E. Y. : La transmission en Inde passe par la transmission par le feu du souffle, ce qui la rend plus vivante…
J. B.-G. : En Occident, l'intellectuel prévaut, ce qui n'est pas péjoratif selon moi. Il est aussi important de raffiner son intellect que de raffiner Nadi Shodana. Mais la philosophie ne change pas en profondeur notre vision du monde. Le tour de force de la pensée indienne est d'arriver, depuis la théorie, à venir nous habiter et transformer vraiment notre rapport au monde et à ressentir. Il affine la sensibilité. Une révélation importante fut la pensée symbolique. Je n'arrivais pas à accepter les enseignements au 1er degré, par exemple d'adhérer au fait que tel mudra va produire tel effet. En tant qu'athée, j'ai découvert, à travers le détour par l'inde, ce qu'est un univers symbolique, qui relie le corps, l'esprit, la sensation, l'émotion. L'accès que cela donne à l'univers symbolique est merveilleux. Le yoga offre une existence poétique, mais qui, à titre personnel, me met de plus en plus en décalage avec la réalité actuelle.

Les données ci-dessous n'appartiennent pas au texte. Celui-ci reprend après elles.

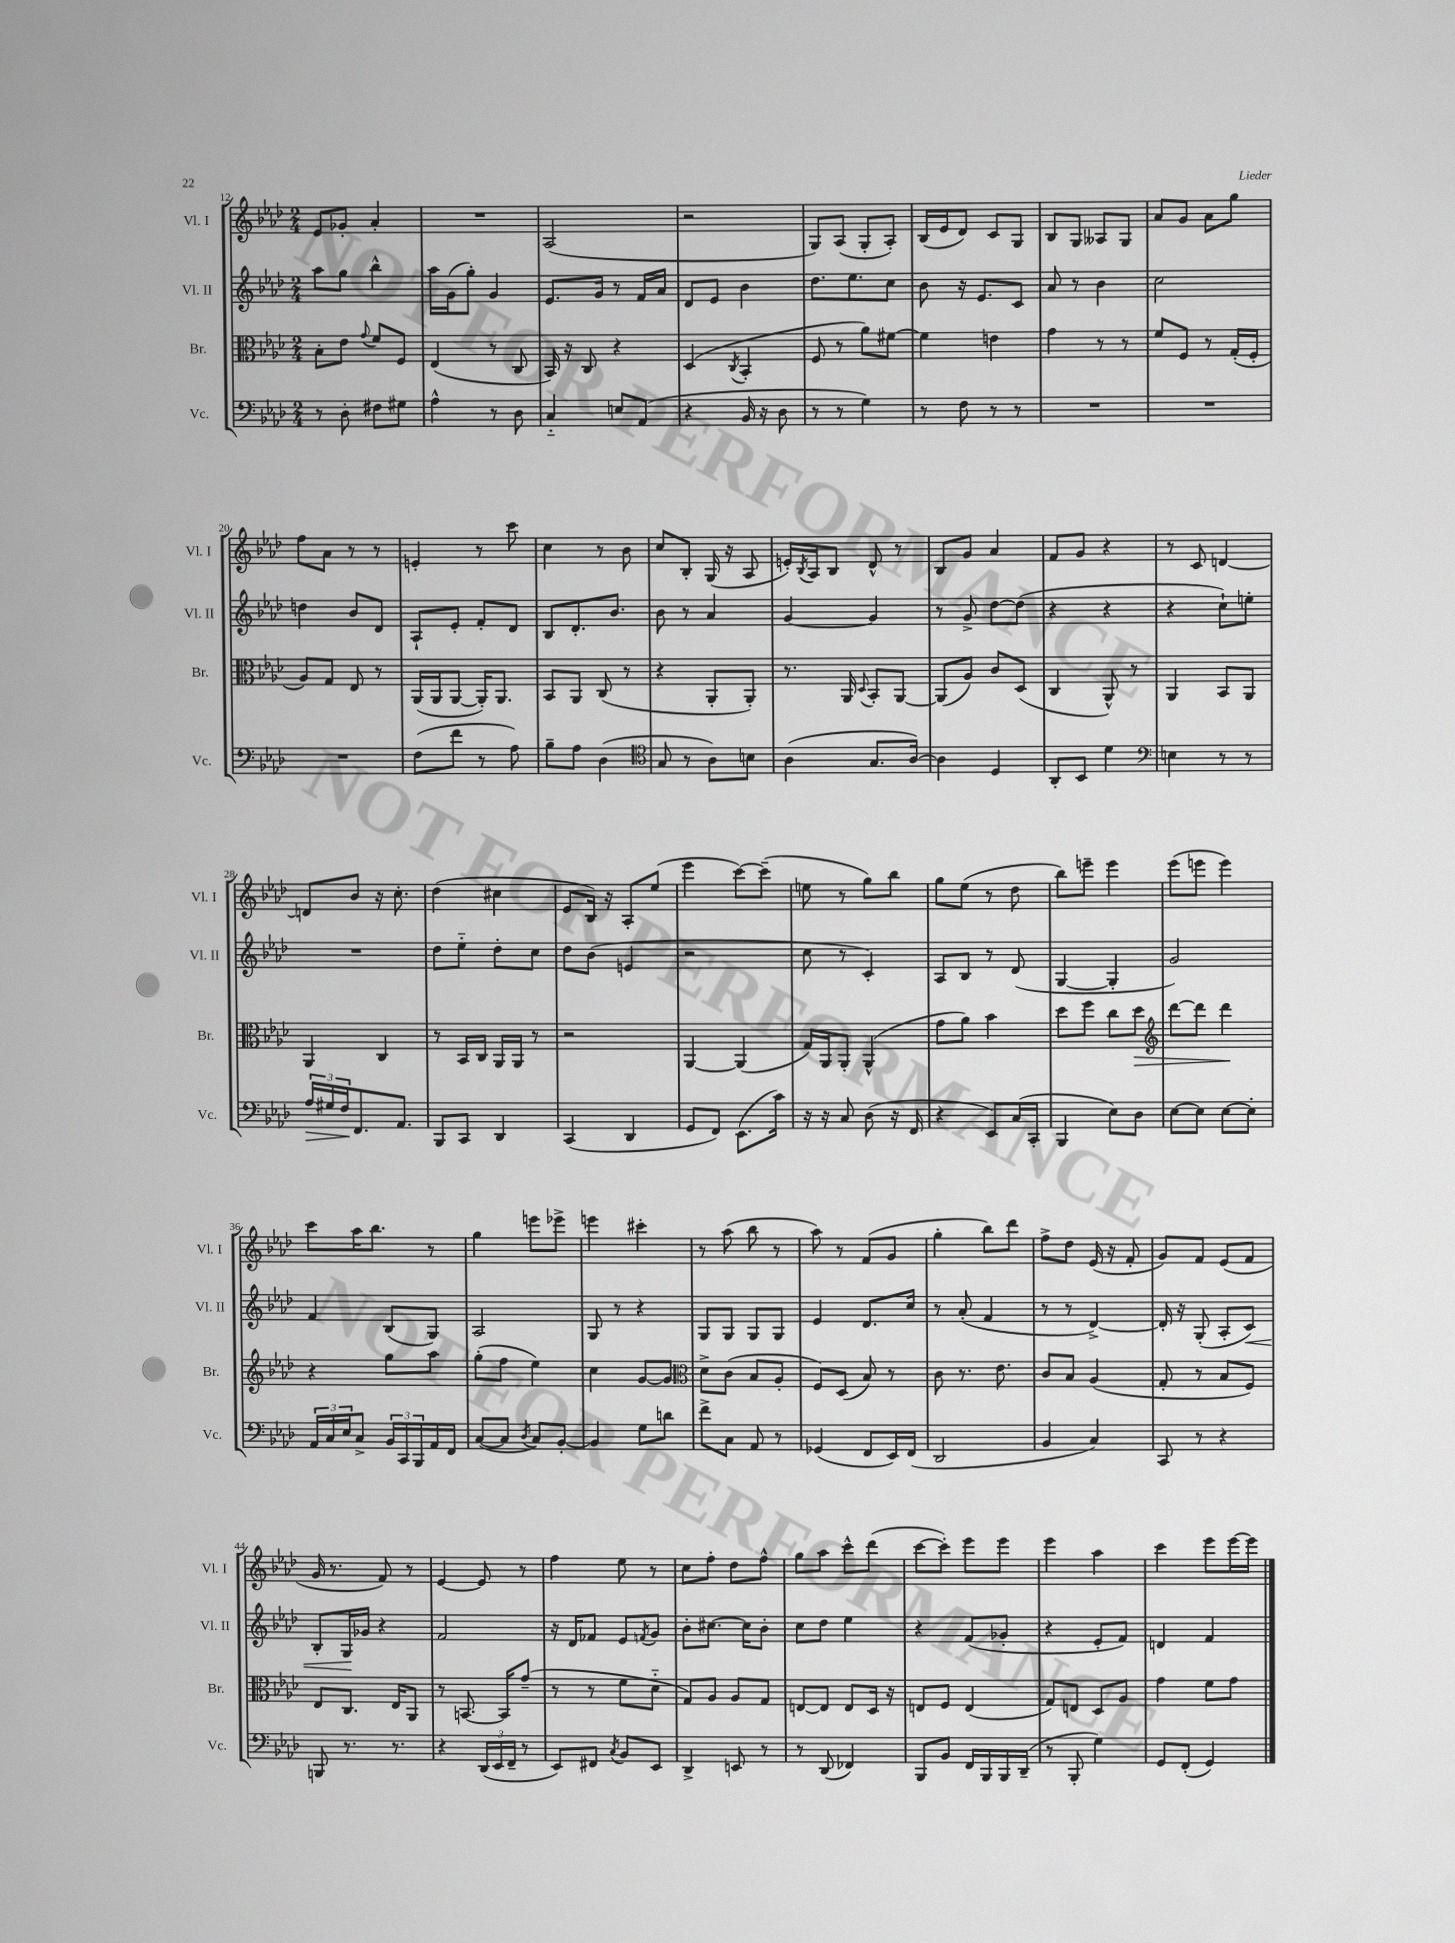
<<
\new StaffGroup <<
\new Staff = "s0" \with { instrumentName = "Vl. I" shortInstrumentName = "Vl. I" } {
    \clef treble \key aes \major \numericTimeSignature \time 2/4
    ees'8 ges'8-. aes'4-. |
    R2 |
    aes2( |
    r2 |
    g8) aes8( g8-. aes8-.) |
    bes16( ees'16 des'8) c'8 g8 |
    bes8 g8 aeses8 g8 |
    aes'8 g'8 aes'8 g''8 |
    f''8 aes'8 r8 r8 |
    e'4-. r8 c'''8 |
    c''4 r8 bes'8 |
    c''8 bes8-. g16( r16 aes8 |
    e'16-.) \acciaccatura { bes8 } aes16 bes8 des'8-^ r8 |
    bes8 g'8 aes'4 |
    f'8 g'8 r4 |
    r8 c'8 d'4~ |
    d'8 bes'8 r16 c''8.-. |
    des''4( cis''4 |
    ees'8 bes16) r16 aes8-. ees''8( |
    ees'''4 c'''8~) c'''8--( |
    e''8 r8 g''8) bes''8 |
    g''8 ees''8( r8 des''8 |
    bes''8) e'''8-- e'''4 |
    ees'''8( e'''8 e'''4) |
    c'''8 aes''16 bes''8. r8 |
    g''4 e'''8 ees'''8-> |
    e'''4 cis'''4-. |
    r8 aes''8( bes''8 r8 |
    aes''8) r8 f'8( g'8 |
    g''4-. bes''8) des'''8 |
    f''8-> des''8 ees'16( r16 f'8-. |
    g'8) f'8 ees'8( f'8 |
    g'16 r8. f'8) r8 |
    ees'4~ ees'8 r8 |
    f''4 ees''8 r8 |
    c''8 f''8-. des''8 f''8-^ |
    g''8 aes''8 c'''8-^ des'''8( |
    c'''8~ c'''8-.) ees'''8 ees'''8 |
    ees'''4 aes''4 |
    c'''4 ees'''8 ees'''16~ ees'''16 \bar "|." |
}
\new Staff = "s1" \with { instrumentName = "Vl. II" shortInstrumentName = "Vl. II" } {
    \clef treble \key aes \major \numericTimeSignature \time 2/4
    aes''8 g''8 bes''4-^ |
    aes''16 g'16( g''8-.) g'4 |
    ees'8. g'16 r8 f'16 aes'16 |
    des'8 ees'8 bes'4 |
    des''8. ees''8. c''8 |
    bes'8 r16 ees'8. c'8 |
    aes'8 r8 bes'4 |
    c''2 |
    d''4 bes'8 des'8 |
    aes8-! ees'8-. f'8-. des'8 |
    bes8 des'8.-. bes'8. |
    bes'8 r8 aes'4 |
    g'4~ g'4 |
    r8 g'8-> des''8~ des''8( |
    r4 r4 |
    r4 c''8-!) e''8-. |
    R2 |
    des''8 ees''8-_ des''8-. c''8 |
    des''8 bes'8( e'4 |
    r2 |
    c''8 r8 c'4-.) |
    aes8 bes8 r8 des'8( |
    g4~ g4-. |
    g'2) |
    f'4 bes8( g8) |
    aes2 |
    g8 r8 r4 |
    g8 g8 g8 g8 |
    ees'4 des'8. c''16 |
    r8 aes'8-.( f'4 |
    r8 r8 des'4~->) |
    des'16-. r16 g8-.( aes8-. c'8\<) |
    bes8-. g16\! ges'16 r4 |
    f'2 |
    r16 des'16 fes'8 ees'8 \acciaccatura { f'8 } g'8 |
    bes'8-. cis''8.~ cis''16 bes'8-. |
    c''8 des''8 ees''4 |
    r4 f'8( ges'8-. |
    r4 ees'8-. f'8) |
    d'4 f'4 \bar "|." |
}
\new Staff = "s2" \with { instrumentName = "Br." shortInstrumentName = "Br." } {
    \clef alto \key aes \major \numericTimeSignature \time 2/4
    bes8-. ees'8 \appoggiatura { g'8 } f'8 f8 |
    ees4( r8 c8 |
    bes,16) r16 c8 r4 |
    des4( \acciaccatura { c8 } bes,4-. |
    f8 r8 aes'8) fis'8~ |
    fis'4 e'4 |
    g'4 r8 r8 |
    f'8 f8 r8 g16-.( f16-. |
    aes8) g8 ees8 r8 |
    aes,16( aes,16 aes,8~ aes,16-.) aes,8. |
    bes,8 aes,8 c8( r8 |
    r4 aes,8-. aes,8-.) |
    r8. aes,16 \appoggiatura { des8 } bes,8-. aes,8~ |
    aes,8( aes8) c'8 des8( |
    c4 aes,8-^) r8 |
    aes,4 bes,8 aes,8 |
    aes,4 c4 |
    r8 bes,16 c16 aes,16 aes,16 r8 |
    r2 |
    aes,4~ aes,4( |
    g16) aes,16 aes,8-. aes,4-^( |
    g'8 aes'8) bes'4 |
    des''8 f''8 c''8 des''8\> |
    \clef treble des'''8~ des'''8 des'''4\! |
    r4 g''8 aes''8 |
    g''8-.( f''8 ees''4) |
    c''4 g'8~ g'8 |
    \clef alto des'8-> c'8( bes8 aes8-. |
    f8) des8( bes8) r8 |
    c'8 r8. ees'8. |
    c'8 bes8 aes4( |
    g8-. r8 bes8 f8) |
    ees8 c8. ees16 aes,8 |
    r8 b,8.~ b,16 g'8--( |
    r8 r8 f'8 des'8-_ |
    g8) aes8 aes8 g8 |
    e8~ e8 e8 des16 r16 |
    e8 f8 e4( |
    g8) e8 des8 aes8 |
    g'4 f'8 g'8 \bar "|." |
}
\new Staff = "s3" \with { instrumentName = "Vc." shortInstrumentName = "Vc." } {
    \clef bass \key aes \major \numericTimeSignature \time 2/4
    r8 des8-. fis8 gis8 |
    aes4-^ r8 des8 |
    c4-_ e8 aes,8( |
    r4 bes,16 r16 des8 |
    r8 r8 g4) |
    r8 f8 r8 r8 |
    R2 |
    R2 |
    R2 |
    f8( f'8 r8 aes8) |
    bes8-- aes8 des4( |
    \clef tenor g8 r8 aes8) b8 |
    aes4( g8. aes16~) |
    aes4 des4 |
    aes,8-. bes,8 des'4 |
    \clef bass e4 r8 r8 |
    \tuplet 3/2 { aes16\> gis16 f16\! } f,8. aes,8. |
    bes,,8 c,8 des,4 |
    c,4( des,4 |
    g,8 f,8) ees,8.( c'16) |
    r16 r16 c8 des8( r16 f,16 |
    r4 ees,8) c16( c,16-. |
    bes,,4 ees8) des8 |
    ees8~ ees8 ees8~ ees8-. |
    \tuplet 3/2 { aes,16 c16 ees16 } c8-> \tuplet 3/2 { bes,16 c,16 bes,,16 } aes,16 f,16 |
    c8~( c8 \acciaccatura { des8 } c8) bes,8~-. |
    bes,4 g8 d'8 |
    f'8-> c8 aes,8 r8 |
    ges,4( f,8 ees,16) f,16( |
    des,2 |
    bes,4 c4) |
    c,8 r8 r4 |
    b,,8 r8. r8. |
    r4 \tuplet 3/2 { des,16( ees,16 f,16-- } r8 |
    ees,8) fis,8 \acciaccatura { c8 } bes,8 ees,8 |
    des,4-> e,8 r8 |
    r8 des,8( fes,4) |
    bes,,8 bes,8 f,16 bes,,16 bes,,16 des,16--( |
    r8 bes,,8-. g4) |
    g,8 f,8-.( g,4) \bar "|." |
}
>>
>>
\layout { \context { \Score currentBarNumber = #12 } }
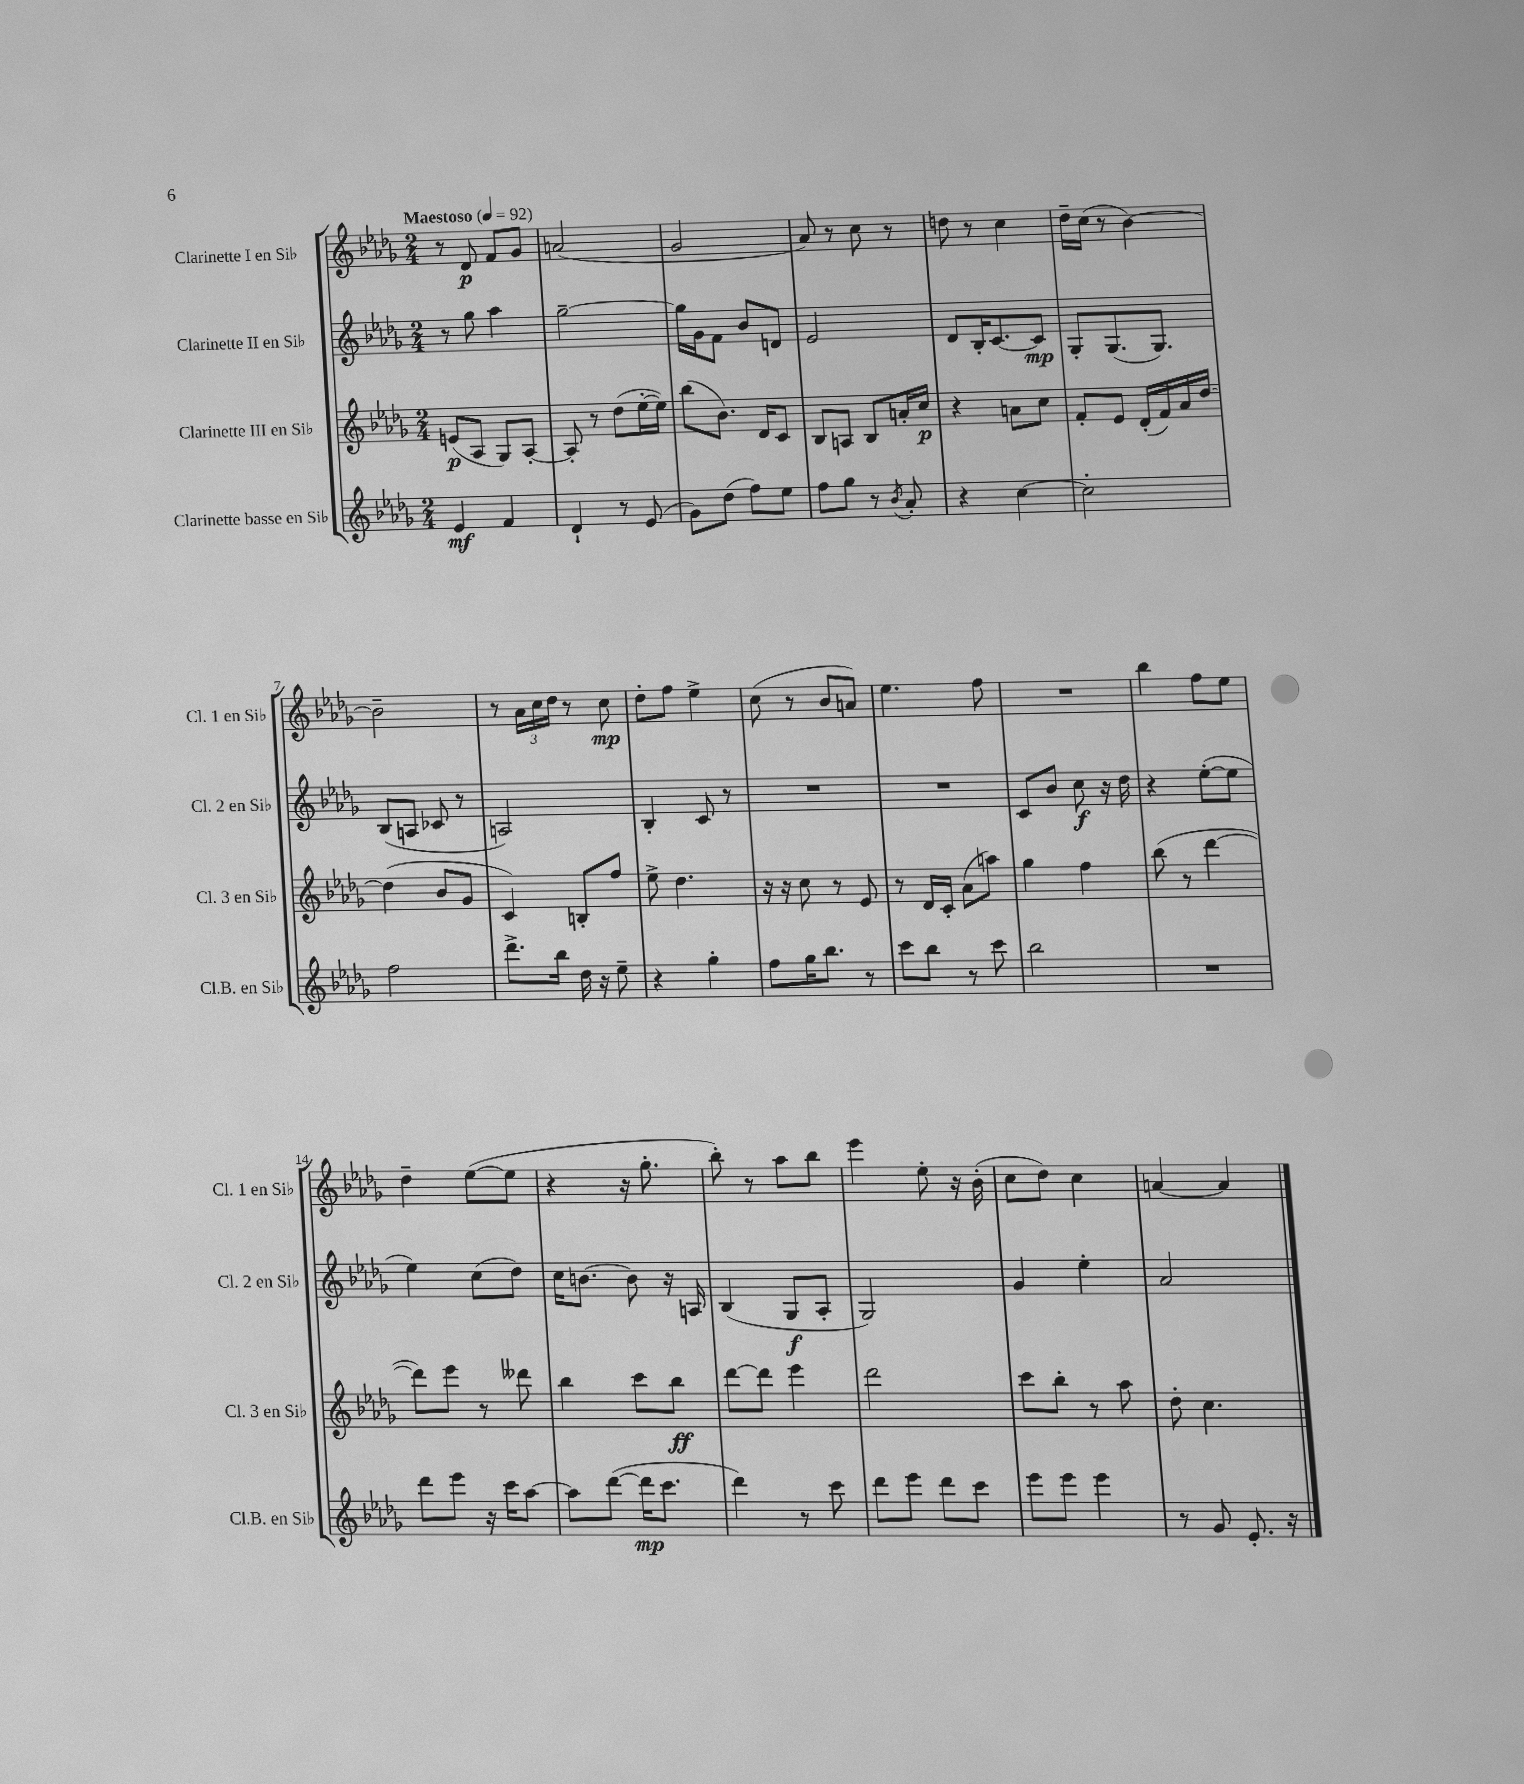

E. Y. : Nombreuses sont les personnes à ressentir ce décalage…
J. B.-G. : La négation de la réalité du corps, le fait de vivre en décalage avec nos rythmes biologiques poussent à la surproduction et à la surconsommation. Le yoga recèle un potentiel de décroissance qui permet d'apprendre à faire moins, à sentir plus en faisant moins, ce qui est une désintoxication radicale du travail, de la technologie, de la consommation… En habitant son corps qui est une parcelle du cosmos, on apprend à renouer avec la nature.